SISTEMA DE INCENTIVO ESTADUAL Á CULTURA, MAIS UMA VEZ


               O SIEC – Sistema de Incentivo Estadual a Cultura, está pela primeira vez sob o foco  do Ministério Público Estadual. São recomendações quanto ao seu funcionamento, apenas recomendações. Para tanto vai haver uma audiência pública. Defendemos o SIEC incondicionalmente. É um meio de incentivo á produção, fruição e difusão da cultura piauiense. A Lei em si é democrática.
              Não é de pouco tempo que produtores e artistas vem alertando para o aprimoramento dos mecanismos da Lei. Por exemplo, na lei não existe lançamento de edital, portanto, seria aberta de janeiro ao final do exercício fiscal. No entanto, todo ano é lançado o edital da lei gerando, dessa forma, descontentamento. Caso do Ministério Público agora que reclamou do exíguo prazo de abertura do edital, sete dias apenas, convenhamos.
              Das várias discussões sobre a lei em seminários, mesas redondas,  fóruns, palestras e outros tiramos algumas recomendações que achamos salutar colocar para o debate como parâmetros para uma boa gestão da Lei. Poderia se colocar como critérios de avaliação de projetos, os seguintes itens: Ineditismo e inovação; Qualidade técnica e/ou artística da equipe/produção e currículos dos principais participantes do Projeto; Referência do produto cultural, pesquisa e investigação técnica da manifestação original; Atendimento aos interesses da comunidade e/ou desenvolvimento que promova a acessibilidade e a formação de plateia, bem como o fortalecimento da cultura piauiense; Formação ou aperfeiçoamento profissional; Viabilidade físico-financeira e condição de sustentabilidade do projeto; Democratização do projeto para atrair o maior número de beneficiados; Projeto com atrações nacionais, obrigatoriedade de 50% de artistas locais; Dois anos comprovados para pessoa jurídica, com  cnpj de atividade cultural; Projetos do interior realizado, preferencialmente, no interior com domicilio do empreendedor no interior.
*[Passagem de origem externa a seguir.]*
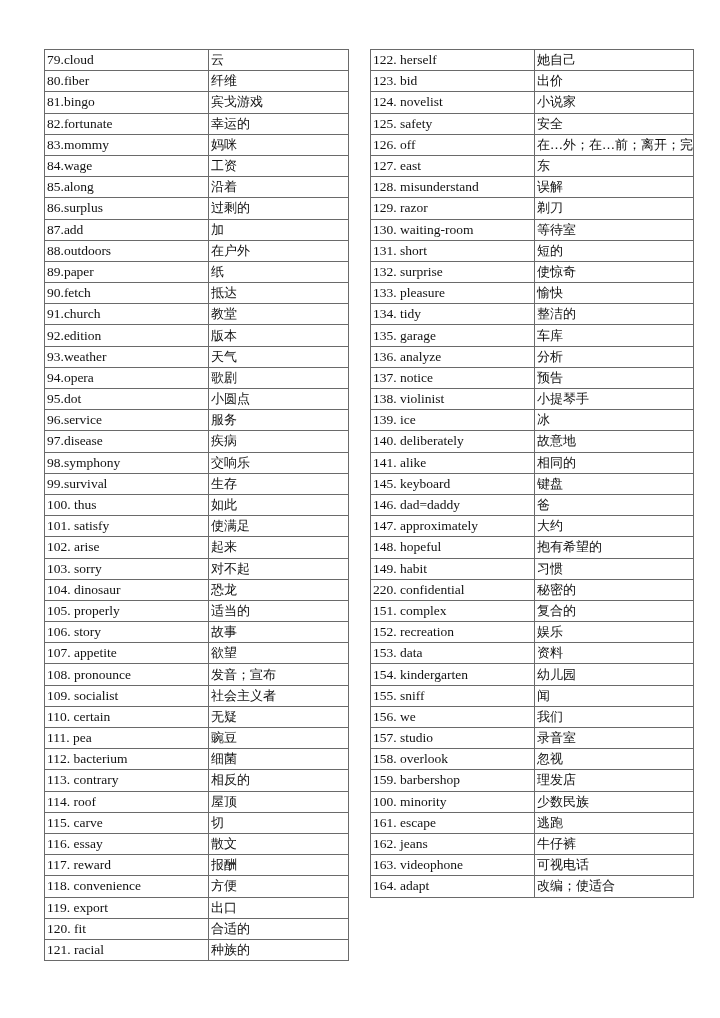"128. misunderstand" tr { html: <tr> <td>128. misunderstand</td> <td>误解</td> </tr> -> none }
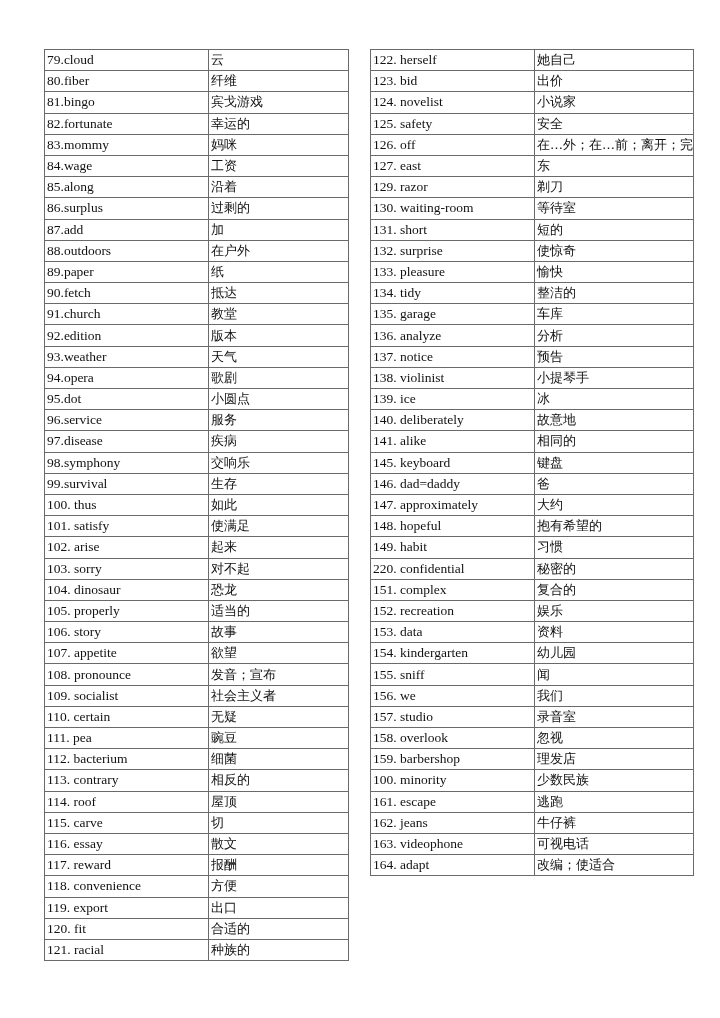"144. welfare" tr { html: none -> <tr> <td>144. welfare</td> <td>健康</td> </tr> }
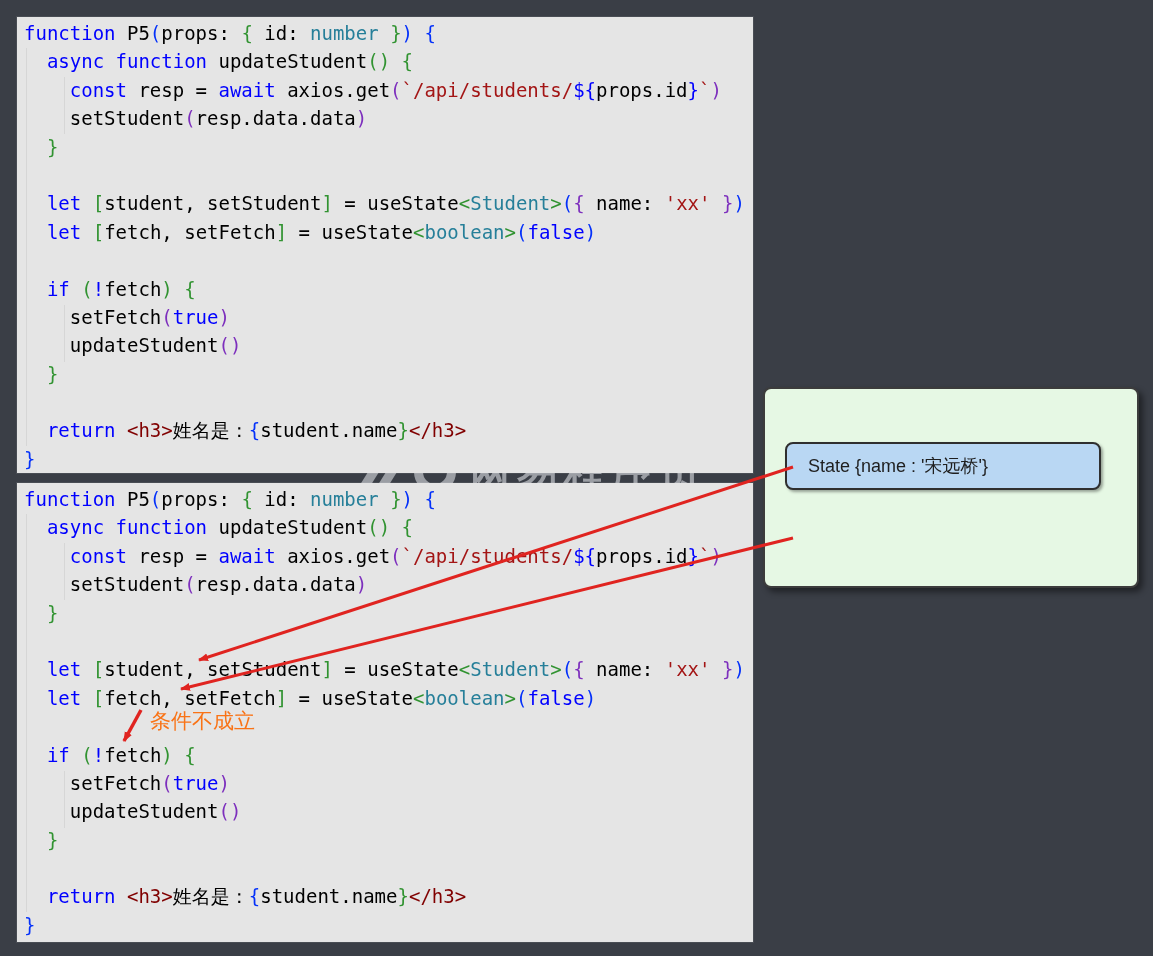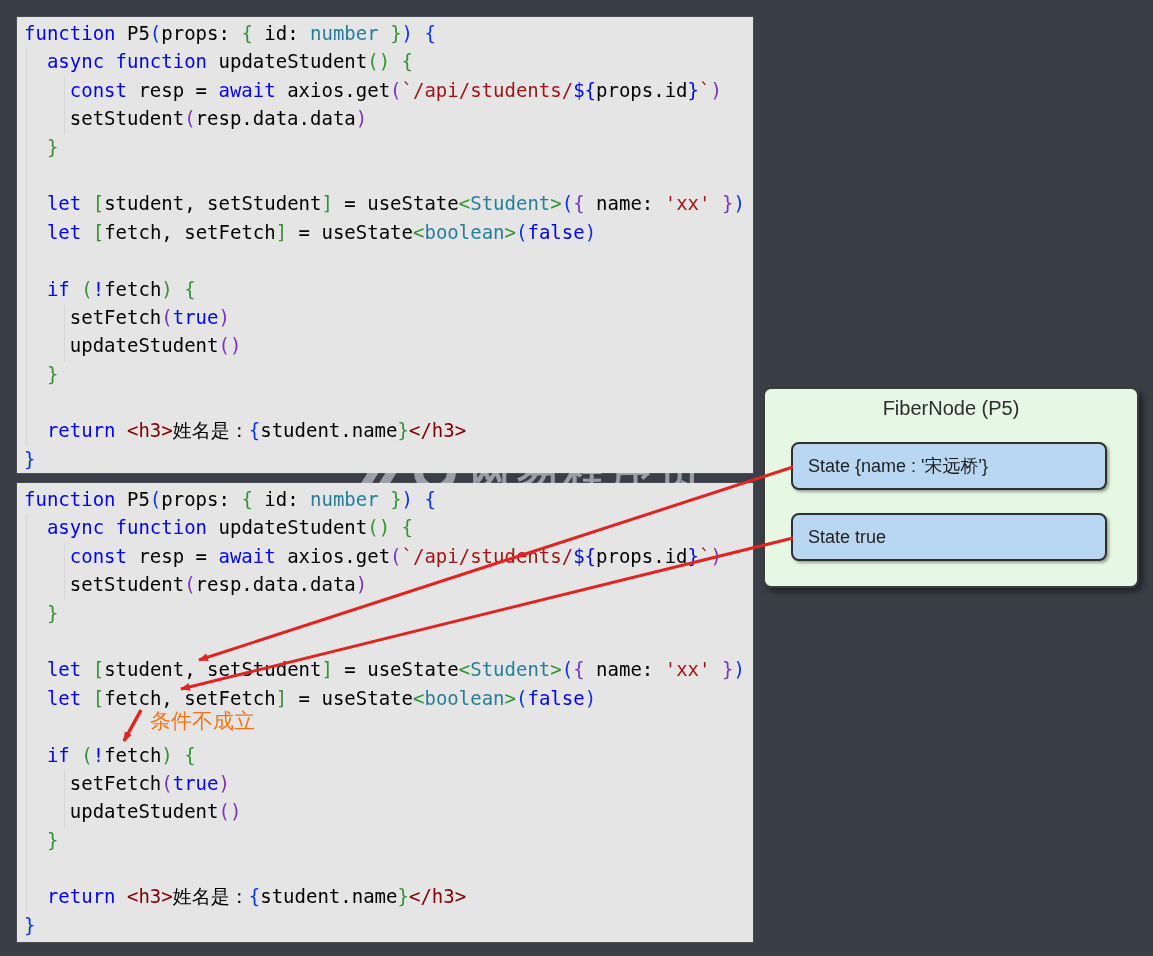"FiberNode (P5)" div { html: <div>FiberNode (P5)</div> -> none }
            Como sugestões para a seleção dos projetos, temos: Clareza e objetividade na apresentação dos projetos; compatibilidade e viabilidade técnica, financeira e operacional; Estratégias de sustentabilidade; Estratégias de divulgação do Projeto; Relevância para o cenário local e potencial transformador.
            São recomendações simples de produtores e artistas, que poderiam ser colocadas de forma transparentes. Com certeza daria maior segurança aos empreendedores culturais. O que certamente não dá é a continuação do que todos  costumam chamar de rateio do dinheiro. Até compreendemos a intenção de contemplar o maior número de projetos. Agora torna-se tremendamente prejudicial o corte de 30, 40 e até 50% do orçamento de um projeto. Vamos pensar que se esse projeto for realizado  será, certamente, mal feito e mal produzido pelos e, seguramente, prejudicial ao pleno desenvolvimento da cultura.